After several court hearings, White was eventually allowed to return to school in February 1986, after not being able to attend classes for about a year and a half.
White’s case garnered national attention and he later became the face of public education about AIDS.
When White was diagnosed with AIDS, he was given six months to live but he lived five years longer than expected. He passed away in April 1990, a month before his high school graduation and just months before Congress passed the Ryan White Comprehensive AIDS Resources Emergency (CARE) Act in August 1990.
The Ryan White CARE Act led to the Ryan White HIV/AIDS Program, which is the largest federal program devoted to providing HIV care and treatment services to those on low income living with HIV who are uninsured or underserved.
Over the past nearly 40 years, 75 million people have been infected with HIV and 32 million have died from AIDS-related illness, according to the U.S. President’s Emergency Plan for AIDS Relief.
Twitter Users Respond to Prager’s Comments
Prager’s latest comments faced backlash among several users on Twitter, including public figures, in several threads replying to a tweet by Jason Campbell, a senior researcher at Media Matters for America, who shared a clip of Prager’s remarks during his interview with Newsmax. The video had at least 1.8 million views at the time of reporting.
Many users highlighted the story of White and the discrimination he faced to contradict Prager’s argument.
Josh Marshall, an American journalist and founder of the Talking Points Memo website, tweeted: “This is a remarkable statement especially since Prager lived through this history. First of all gay men were treated as utter pariahs. but unlike antivaxxers they were pleading for medical care not avoiding it.”
In another tweet, Marshall wrote that White “served as a symbol for the tragedy of aids while being ‘blameless’ because gay men were a) pariahs and b) were seen by many as having brought the disease on themselves.
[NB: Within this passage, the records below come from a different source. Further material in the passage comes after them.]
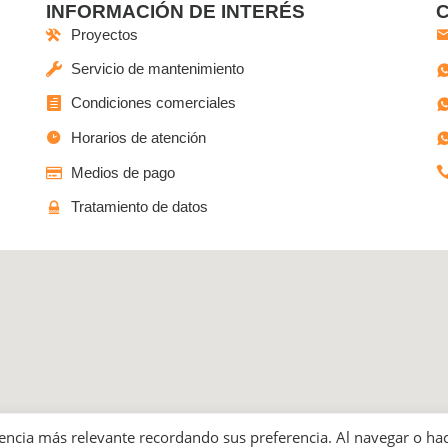
INFORMACIÓN DE INTERÉS
Proyectos
Servicio de mantenimiento
Condiciones comerciales
Horarios de atención
Medios de pago
Tratamiento de datos
o las Ferias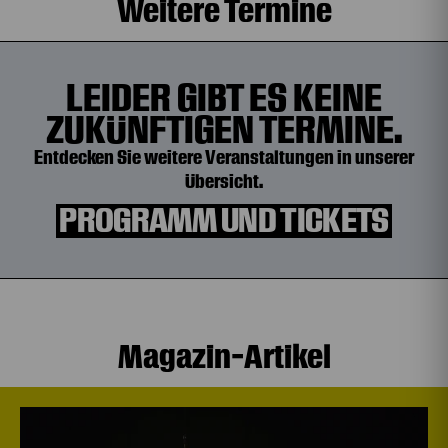
Weitere Termine
LEIDER GIBT ES KEINE
ZUKÜNFTIGEN TERMINE.
Entdecken Sie weitere Veranstaltungen in unserer
Übersicht.
PROGRAMM UND TICKETS
Magazin-Artikel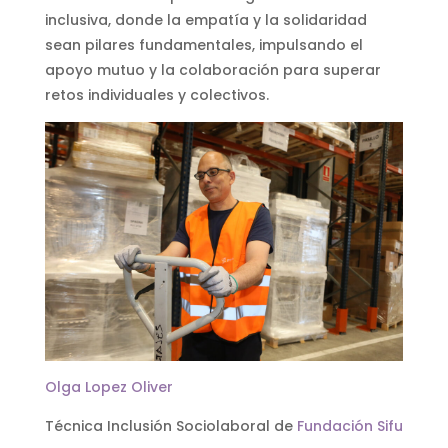
inclusiva, donde la empatía y la solidaridad
sean pilares fundamentales, impulsando el
apoyo mutuo y la colaboración para superar
retos individuales y colectivos.
Olga Lopez Oliver
Técnica Inclusión Sociolaboral de
Fundación Sifu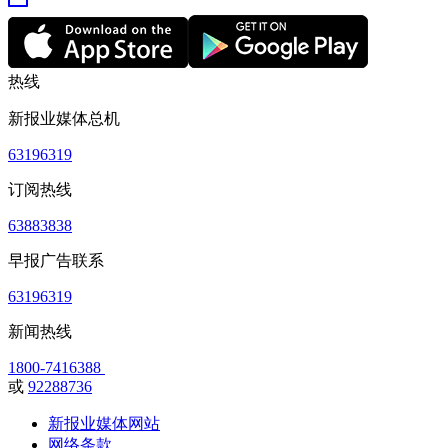
热线
新报业媒体总机
63196319
订阅热线
63883838
早报广告联系
63196319
新闻热线
1800-7416388
或
92288736
新报业媒体网站
网络条款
I know I shouldn’t be shocked but good lord this is quite a take from Prager.”
Author and writer/editor Maria M. Cornelius tweeted: “Craven, mendacious distortion of what actually happened in 1980s. Pariah too nice of word for what really happened to gay men, intravenous drug users—even children who acquired it through blood transfusions. Google Ryan White. They were expendable, just like 754K souls today.”
Laura Seay, a political scientist at Colby College in Maine, wrote: “This is such nonsense. Even sheltered kids like me knew about Ryan White, because everyone saw The Ryan White Story, a made-for-tv movie about the stigmatization & cruelty he faced. And White was seen as an ‘innocent’ victim, having contracted HIV through a blood transfusion.”
Kevin M. Kruse, an author and professor of history at Princeton University, tweeted: “I missed that Dennis Prager’s idiotic claim that AIDS victims were never treated like ‘pariahs’ came in a conversation about Ryan White.
“That word appears in literally the first sentence of this 1989 piece about his life story in The Washington Post,” Kruse wrote in the post.
User @jennifer_nuchia wrote: “They literally refused to let Ryan White attend school. The general public wouldn’t go near anyone who had or was perceived to have HIV/AIDS. Princess Diana made GLOBAL headlines when she interacted with AIDS patients. These people are evil liars.” The post has had over 4,800 likes since it was first shared.
Newsweek has contacted Prager for comment.